Alfonso Ribeiro Is the New America’s Funniest Home Videos Host

21 May 2015 | Author: | No comments yet »

Eat KFC and text without getting your phone greasy.

KFC’s latest marketing ploy sounds like a belated April Fool’s joke. KFC is furnishing some German diners with Bluetooth-enabled paper keyboards so they can type into their phones and tablets with greasy fingers, obviating the need to hose down their devices with liquid detergent after lunch.

It’s a first world solution to a first world problem: a super-thin, rechargeable Bluetooth keyboard that arrives with your tray of fast food, connects to your smartphone, and lets you text with sticky fingers without messing up your screen. You’ve just ordered a Zinger box and the burger and chicken wings are too well made that you have to artistically take a bite out of them and upload a photo to Instagram. The KFC Tray Typer — part of an advertising campaign for the fast food chain in Germany — is a high-tech replacement for the usual grease-absorbing paper slip that’s served up on fast food trays.
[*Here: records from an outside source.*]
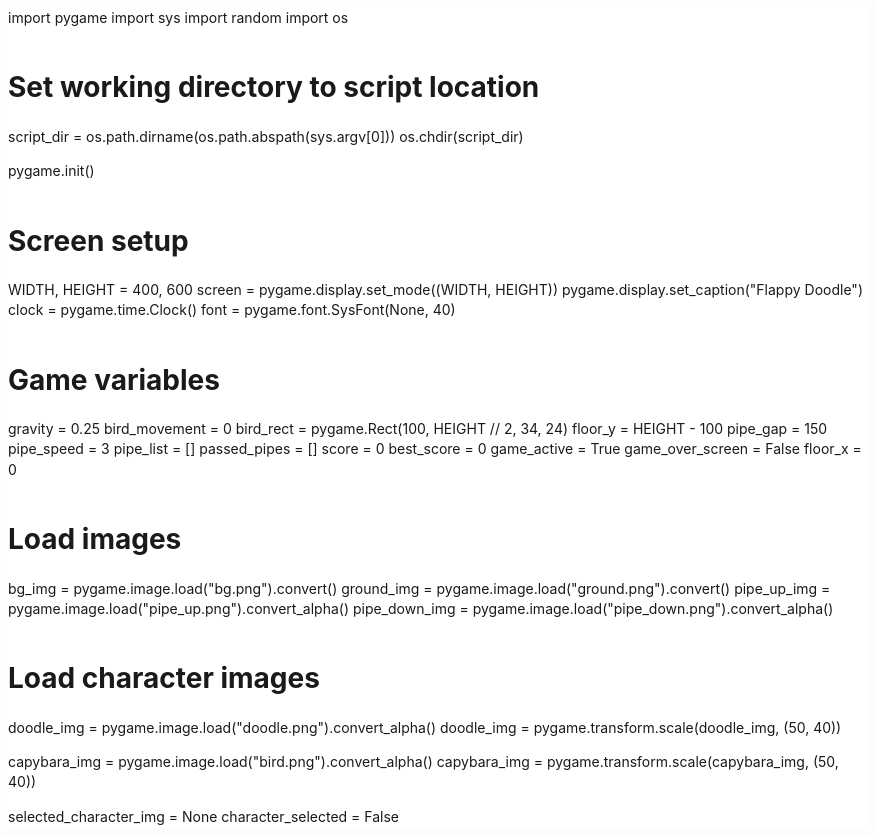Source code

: import pygame
import sys
import random
import os

# Set working directory to script location
script_dir = os.path.dirname(os.path.abspath(sys.argv[0]))
os.chdir(script_dir)

pygame.init()

# Screen setup
WIDTH, HEIGHT = 400, 600
screen = pygame.display.set_mode((WIDTH, HEIGHT))
pygame.display.set_caption("Flappy Doodle")
clock = pygame.time.Clock()
font = pygame.font.SysFont(None, 40)

# Game variables
gravity = 0.25
bird_movement = 0
bird_rect = pygame.Rect(100, HEIGHT // 2, 34, 24)
floor_y = HEIGHT - 100
pipe_gap = 150
pipe_speed = 3
pipe_list = []
passed_pipes = []
score = 0
best_score = 0
game_active = True
game_over_screen = False
floor_x = 0

# Load images
bg_img = pygame.image.load("bg.png").convert()
ground_img = pygame.image.load("ground.png").convert()
pipe_up_img = pygame.image.load("pipe_up.png").convert_alpha()
pipe_down_img = pygame.image.load("pipe_down.png").convert_alpha()

# Load character images
doodle_img = pygame.image.load("doodle.png").convert_alpha()
doodle_img = pygame.transform.scale(doodle_img, (50, 40))

capybara_img = pygame.image.load("bird.png").convert_alpha()
capybara_img = pygame.transform.scale(capybara_img, (50, 40))

selected_character_img = None
character_selected = False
So, the next time you’re halfway through a bucket of extra crispy chicken and get an urgent text, just shove your food aside, pair the keyboard mat with your phone, and tap out a response—without ever laying a grease-stained finger on the handset.

Presumably, it’s durable enough to get wiped down and re-used — although the advert’s creator, Serviceplan, claims the smart paper trays were so popular when handed out during the opening week of new restaurants that “every single one … was taken home.” The Tray Typer may sound far-fetched, but technologically it’s cutting edge — not science fiction. The idea is that you sync the keyboard to your phone before eating a plate of fried chicken, granting you the ability to type and respond to text messages without greasing up your poor smartphone’s screen. Not that people don’t realize this, of course, but it’s usually not anything a food company, even one that’s essentially in the grease business, wants to continually highlight.

Bad idea or not, the gimmick apparently worked: marketers say geolocated social interaction at is restaurants skyrocketed while the trays were available—and everybody who was served one during the trial period apparently took the greasy, disposable keyboards home.